(Dataset records)
•••••

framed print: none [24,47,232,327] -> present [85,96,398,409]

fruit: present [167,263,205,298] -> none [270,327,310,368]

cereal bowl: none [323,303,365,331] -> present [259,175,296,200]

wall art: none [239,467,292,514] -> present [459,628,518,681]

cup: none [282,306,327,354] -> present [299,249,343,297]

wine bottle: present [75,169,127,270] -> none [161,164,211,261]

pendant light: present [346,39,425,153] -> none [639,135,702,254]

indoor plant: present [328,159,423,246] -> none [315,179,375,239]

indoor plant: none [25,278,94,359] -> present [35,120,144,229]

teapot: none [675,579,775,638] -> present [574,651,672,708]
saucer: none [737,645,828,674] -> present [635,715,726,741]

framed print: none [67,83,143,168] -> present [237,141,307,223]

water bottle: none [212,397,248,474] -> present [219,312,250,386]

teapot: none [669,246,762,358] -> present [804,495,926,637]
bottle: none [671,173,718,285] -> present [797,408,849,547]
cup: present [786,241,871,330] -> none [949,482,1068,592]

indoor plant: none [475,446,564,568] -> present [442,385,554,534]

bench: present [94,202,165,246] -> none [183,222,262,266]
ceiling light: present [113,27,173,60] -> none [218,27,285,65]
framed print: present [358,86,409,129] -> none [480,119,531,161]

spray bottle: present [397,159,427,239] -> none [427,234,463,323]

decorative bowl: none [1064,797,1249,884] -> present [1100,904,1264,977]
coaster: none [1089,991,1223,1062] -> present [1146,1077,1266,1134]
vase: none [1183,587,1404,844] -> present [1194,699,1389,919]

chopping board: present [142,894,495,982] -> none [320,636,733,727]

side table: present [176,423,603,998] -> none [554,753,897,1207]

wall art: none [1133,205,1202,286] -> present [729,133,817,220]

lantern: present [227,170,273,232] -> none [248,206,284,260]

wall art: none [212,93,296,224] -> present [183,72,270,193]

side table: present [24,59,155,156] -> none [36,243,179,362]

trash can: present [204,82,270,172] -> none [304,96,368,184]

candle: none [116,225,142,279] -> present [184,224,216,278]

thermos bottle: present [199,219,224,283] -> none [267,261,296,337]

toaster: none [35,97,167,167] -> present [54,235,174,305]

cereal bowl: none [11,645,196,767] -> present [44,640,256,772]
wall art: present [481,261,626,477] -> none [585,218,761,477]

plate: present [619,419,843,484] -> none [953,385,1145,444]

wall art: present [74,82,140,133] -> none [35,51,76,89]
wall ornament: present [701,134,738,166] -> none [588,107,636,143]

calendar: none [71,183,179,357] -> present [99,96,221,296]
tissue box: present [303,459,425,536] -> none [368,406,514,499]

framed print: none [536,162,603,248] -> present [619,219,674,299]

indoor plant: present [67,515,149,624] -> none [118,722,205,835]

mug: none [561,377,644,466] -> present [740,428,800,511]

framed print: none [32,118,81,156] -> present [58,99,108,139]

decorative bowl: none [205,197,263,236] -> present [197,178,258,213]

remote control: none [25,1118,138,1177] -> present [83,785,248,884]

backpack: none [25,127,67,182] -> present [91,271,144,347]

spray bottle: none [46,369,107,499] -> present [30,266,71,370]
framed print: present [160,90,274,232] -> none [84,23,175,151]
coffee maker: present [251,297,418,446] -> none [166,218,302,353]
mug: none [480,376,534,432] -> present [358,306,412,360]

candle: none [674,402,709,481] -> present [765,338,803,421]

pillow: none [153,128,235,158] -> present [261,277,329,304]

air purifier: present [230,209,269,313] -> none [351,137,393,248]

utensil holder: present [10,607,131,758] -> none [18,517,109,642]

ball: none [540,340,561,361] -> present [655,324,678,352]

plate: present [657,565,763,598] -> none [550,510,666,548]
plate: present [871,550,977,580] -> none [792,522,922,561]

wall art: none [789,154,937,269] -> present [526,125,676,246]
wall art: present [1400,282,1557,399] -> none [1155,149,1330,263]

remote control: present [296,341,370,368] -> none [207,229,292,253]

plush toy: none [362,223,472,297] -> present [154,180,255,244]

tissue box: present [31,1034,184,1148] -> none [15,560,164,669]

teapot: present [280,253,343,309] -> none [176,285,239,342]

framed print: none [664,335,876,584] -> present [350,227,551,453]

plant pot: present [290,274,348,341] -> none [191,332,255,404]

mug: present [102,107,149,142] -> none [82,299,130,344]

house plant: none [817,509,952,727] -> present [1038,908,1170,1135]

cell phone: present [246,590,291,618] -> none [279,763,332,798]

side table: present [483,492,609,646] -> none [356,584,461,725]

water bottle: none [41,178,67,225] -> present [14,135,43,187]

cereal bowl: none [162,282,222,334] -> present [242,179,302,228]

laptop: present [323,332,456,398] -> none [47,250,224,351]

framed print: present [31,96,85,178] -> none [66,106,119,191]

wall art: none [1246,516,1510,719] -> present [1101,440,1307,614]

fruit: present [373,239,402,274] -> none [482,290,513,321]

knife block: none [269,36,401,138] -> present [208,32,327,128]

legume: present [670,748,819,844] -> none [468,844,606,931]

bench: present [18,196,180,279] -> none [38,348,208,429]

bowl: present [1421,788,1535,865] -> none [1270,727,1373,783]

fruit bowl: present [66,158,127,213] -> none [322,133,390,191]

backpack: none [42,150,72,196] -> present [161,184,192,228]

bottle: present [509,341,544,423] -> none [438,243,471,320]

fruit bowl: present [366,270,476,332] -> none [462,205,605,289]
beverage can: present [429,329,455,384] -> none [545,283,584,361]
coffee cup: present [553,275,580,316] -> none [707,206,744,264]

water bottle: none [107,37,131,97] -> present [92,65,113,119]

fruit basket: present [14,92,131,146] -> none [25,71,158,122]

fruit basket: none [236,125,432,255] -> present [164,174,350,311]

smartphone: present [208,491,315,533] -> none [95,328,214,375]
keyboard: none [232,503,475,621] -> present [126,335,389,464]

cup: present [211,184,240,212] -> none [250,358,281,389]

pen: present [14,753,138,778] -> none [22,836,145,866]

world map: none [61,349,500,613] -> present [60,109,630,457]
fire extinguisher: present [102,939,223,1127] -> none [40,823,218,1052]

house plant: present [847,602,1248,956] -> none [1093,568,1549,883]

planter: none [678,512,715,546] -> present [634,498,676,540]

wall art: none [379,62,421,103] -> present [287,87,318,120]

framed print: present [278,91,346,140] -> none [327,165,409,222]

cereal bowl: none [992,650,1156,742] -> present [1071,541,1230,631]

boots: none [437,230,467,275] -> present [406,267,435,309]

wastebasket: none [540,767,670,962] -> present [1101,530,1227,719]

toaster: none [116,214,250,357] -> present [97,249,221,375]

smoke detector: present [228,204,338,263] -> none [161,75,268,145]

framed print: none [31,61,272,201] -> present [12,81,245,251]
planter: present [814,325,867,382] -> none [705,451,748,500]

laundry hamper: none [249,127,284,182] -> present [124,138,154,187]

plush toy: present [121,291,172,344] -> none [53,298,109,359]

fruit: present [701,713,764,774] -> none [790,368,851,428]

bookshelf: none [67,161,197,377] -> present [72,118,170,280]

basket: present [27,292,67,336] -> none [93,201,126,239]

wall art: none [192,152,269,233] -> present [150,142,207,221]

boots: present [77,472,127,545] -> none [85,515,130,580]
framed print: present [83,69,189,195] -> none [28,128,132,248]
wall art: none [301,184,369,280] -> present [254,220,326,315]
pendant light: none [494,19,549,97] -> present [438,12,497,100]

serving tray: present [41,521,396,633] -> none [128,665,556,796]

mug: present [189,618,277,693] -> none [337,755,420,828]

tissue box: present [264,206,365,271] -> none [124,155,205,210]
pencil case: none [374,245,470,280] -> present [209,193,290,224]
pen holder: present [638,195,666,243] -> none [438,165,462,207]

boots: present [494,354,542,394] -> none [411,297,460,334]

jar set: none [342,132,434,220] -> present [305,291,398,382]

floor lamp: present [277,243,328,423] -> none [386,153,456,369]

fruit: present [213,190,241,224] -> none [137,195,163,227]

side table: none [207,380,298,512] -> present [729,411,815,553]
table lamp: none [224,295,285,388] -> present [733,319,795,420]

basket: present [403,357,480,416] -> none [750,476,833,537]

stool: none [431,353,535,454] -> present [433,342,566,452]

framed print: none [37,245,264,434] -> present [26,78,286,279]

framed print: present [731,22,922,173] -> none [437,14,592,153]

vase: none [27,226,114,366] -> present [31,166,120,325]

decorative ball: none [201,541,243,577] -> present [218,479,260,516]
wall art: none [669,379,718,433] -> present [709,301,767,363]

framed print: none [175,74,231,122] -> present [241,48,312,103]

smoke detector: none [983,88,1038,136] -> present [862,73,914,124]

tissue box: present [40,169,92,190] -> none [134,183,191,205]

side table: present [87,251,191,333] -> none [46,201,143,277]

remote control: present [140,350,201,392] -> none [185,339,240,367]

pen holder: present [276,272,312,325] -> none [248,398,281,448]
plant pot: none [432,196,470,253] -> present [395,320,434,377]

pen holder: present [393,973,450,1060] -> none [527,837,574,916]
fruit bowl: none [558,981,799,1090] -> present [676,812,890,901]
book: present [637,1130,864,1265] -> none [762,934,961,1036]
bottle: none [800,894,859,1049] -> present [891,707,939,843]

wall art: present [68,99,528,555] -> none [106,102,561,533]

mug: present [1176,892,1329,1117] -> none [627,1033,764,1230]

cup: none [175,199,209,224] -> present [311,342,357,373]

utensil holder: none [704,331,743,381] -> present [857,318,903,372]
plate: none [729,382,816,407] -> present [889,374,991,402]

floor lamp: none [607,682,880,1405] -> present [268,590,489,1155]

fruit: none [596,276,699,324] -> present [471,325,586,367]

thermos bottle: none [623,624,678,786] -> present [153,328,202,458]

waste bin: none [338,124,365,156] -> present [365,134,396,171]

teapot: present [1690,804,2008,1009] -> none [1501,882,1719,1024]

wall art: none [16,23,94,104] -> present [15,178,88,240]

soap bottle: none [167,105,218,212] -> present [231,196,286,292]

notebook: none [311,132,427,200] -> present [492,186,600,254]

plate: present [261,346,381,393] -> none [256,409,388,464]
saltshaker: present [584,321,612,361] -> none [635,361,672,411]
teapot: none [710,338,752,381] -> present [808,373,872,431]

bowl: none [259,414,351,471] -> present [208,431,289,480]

•••••

__Try it__:
Look through the records for the word "bench". Every line that has it should be copied.

__Completed task__:
bench: present [94,202,165,246] -> none [183,222,262,266]
bench: present [18,196,180,279] -> none [38,348,208,429]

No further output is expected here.